Tree huggers love nature. They love to update their status on social media with cute images of orangutan’s frolicking with puppies and kittens and baby goats and fat Vietnamese potbellied pigs.
They share stories of the bear raised with the tiger and the lion.
They show rainbow-diffusing waterfalls with elk drinking at the peaceful edge of the pool of water or snow covered bison roaming peacefully on the open ranges of Yellowstone.
But that is not nature, that is marketing.
What set this off was the following headline,
People love watching nature on nest cams — until it gets grisly.
The story was about how the Woods Hole Oceanographic Institute had to turn off the webcam on an Osprey nest. The outrage of “nature lovers” escalated to vitriol and anger when the camera showed the mother Osprey neglecting and attacking the chicks in 2014. They wanted the staff to intervene.
In other words, nature wasn’t really to their liking.
Polar bears are another favorite. No matter where you fall on the man-caused/natural global warming discussion (although I think the science of man-caused is pretty clear if not the exclusive reason) there is much angst about saving the big white furry magnificent Polar Bear.
Whatever the cause of their decline, I remember one interesting fact about Polar Bears.
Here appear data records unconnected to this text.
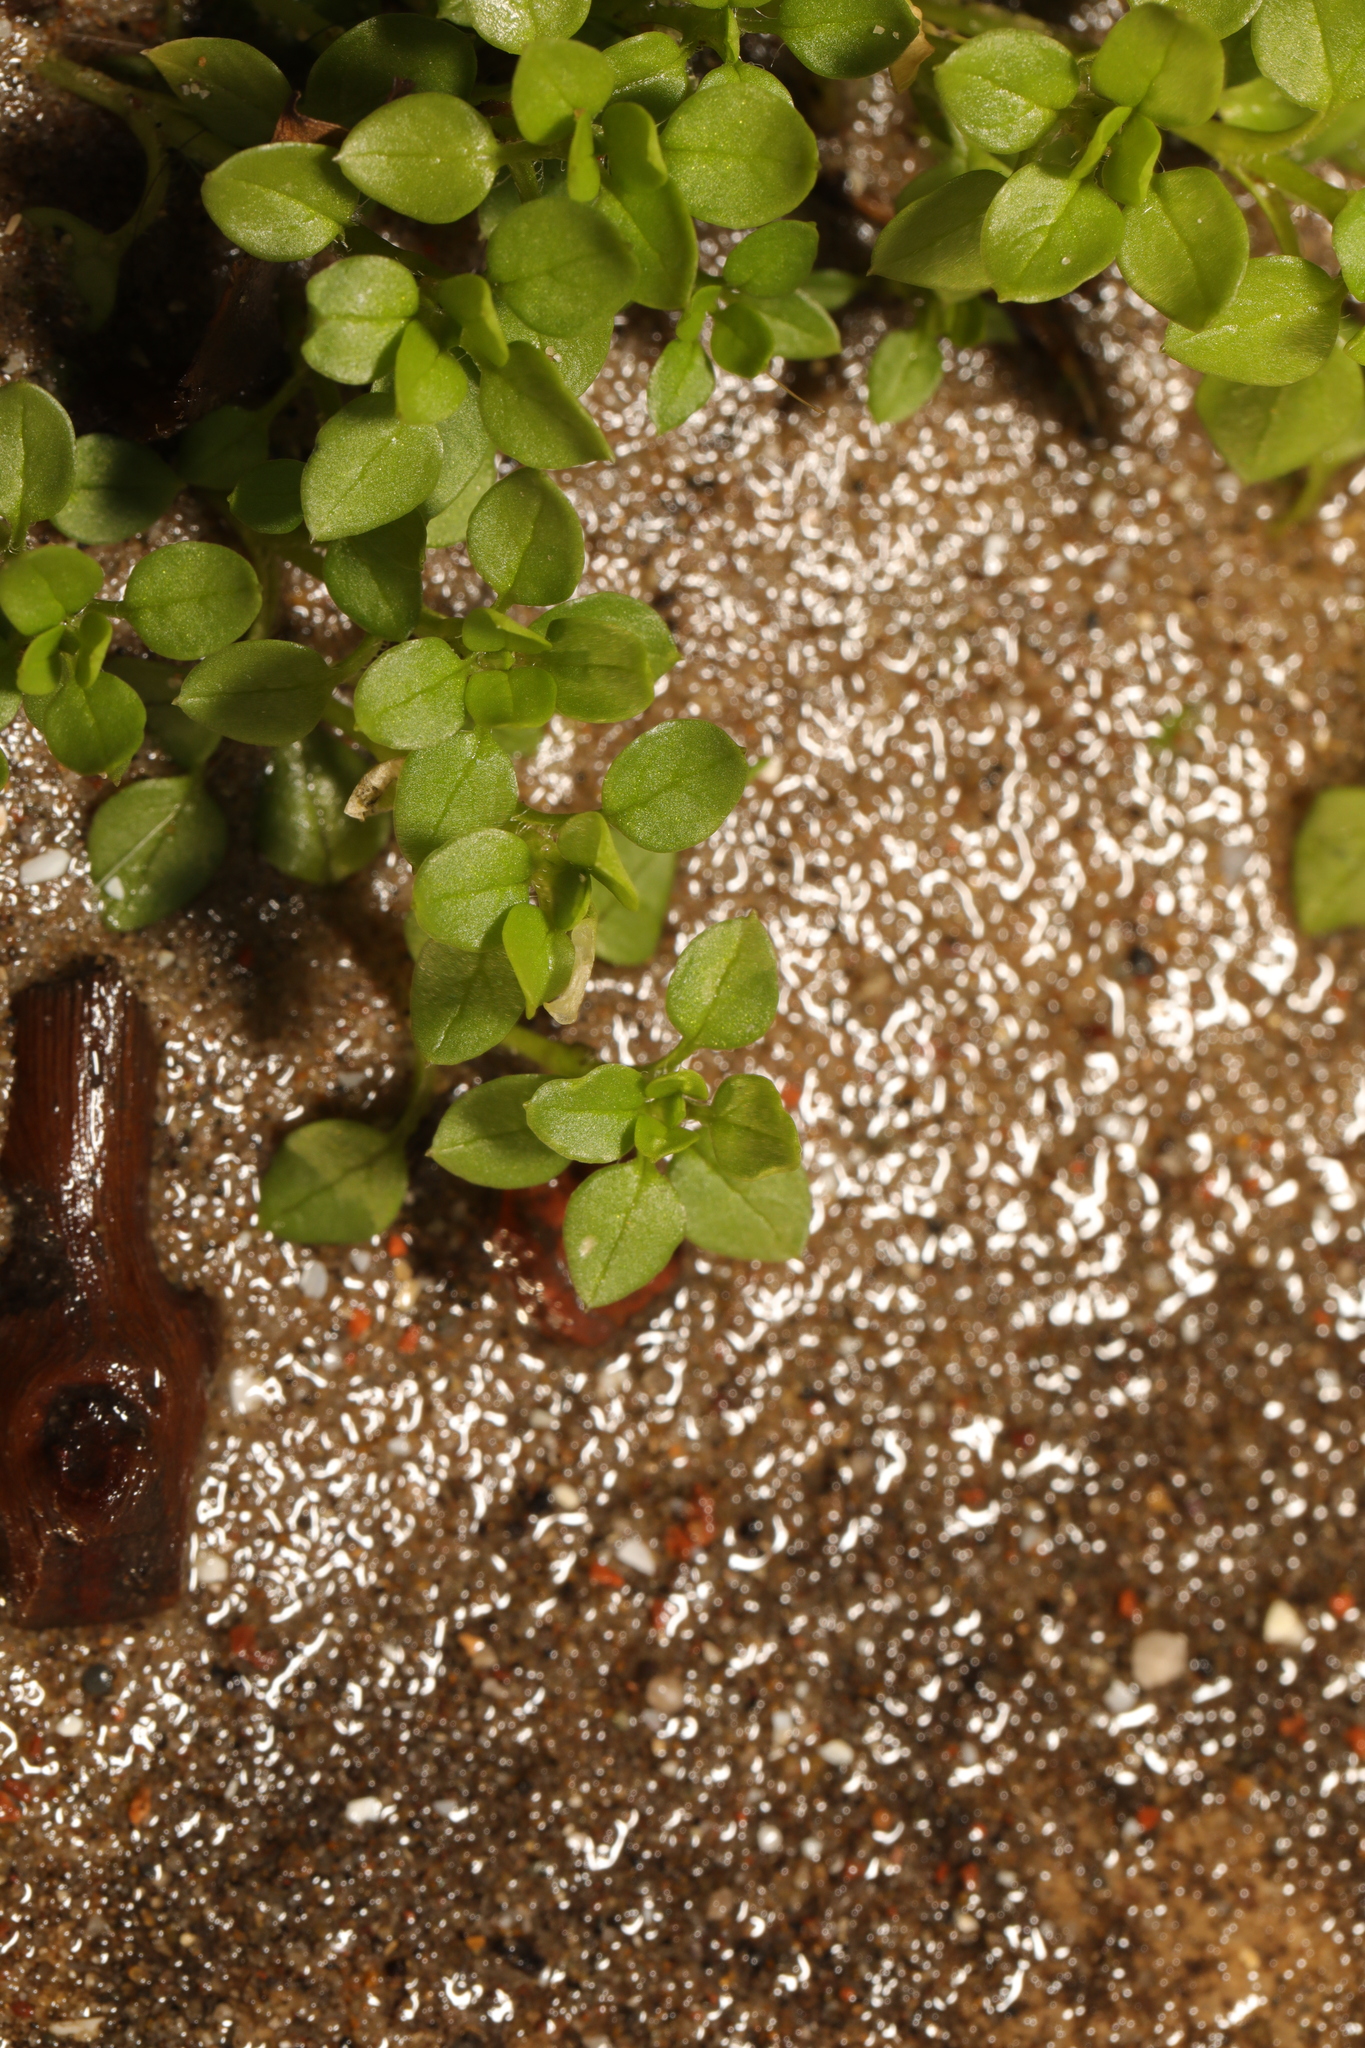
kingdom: Plantae
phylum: Tracheophyta
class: Magnoliopsida
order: Caryophyllales
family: Caryophyllaceae
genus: Stellaria
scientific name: Stellaria media
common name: Common chickweed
They are the only known species to actively hunt humans. It’s their nature.
Polar Bears are majestic apex predators. Watch this if you have any doubt. https://www.youtube.com/watch?v=B0DCOTaZgtA
But that’s not my point.
Tell me your point, Joe, you say.
Okay, I will.
Nature is not cruel. Nature is not heartless. Nature is not brutal. Sometimes, nature seems downright chilling from our human perspective.
But overall, Nature is neutral.
Now, doing everything we can to minimize our impact on nature and the many creatures we share this planet with is a noble goal.
Complaining when a camera gives you a window on the reality of nature is not noble or caring. It is to be ignorant of the ways of nature.
Every moment of every day something in nature is dying by the efforts of some other creature. Whether it’s a Baleen Whale filtering microscopic plankton or a pack of lions chasing down and killing a gazelle.
That is nature.
Nature is not a Disney film. Often, it’s more Alfred Hitchcock with a script by Stephen King. But that’s because we are looking at it from an unrealistic perspective.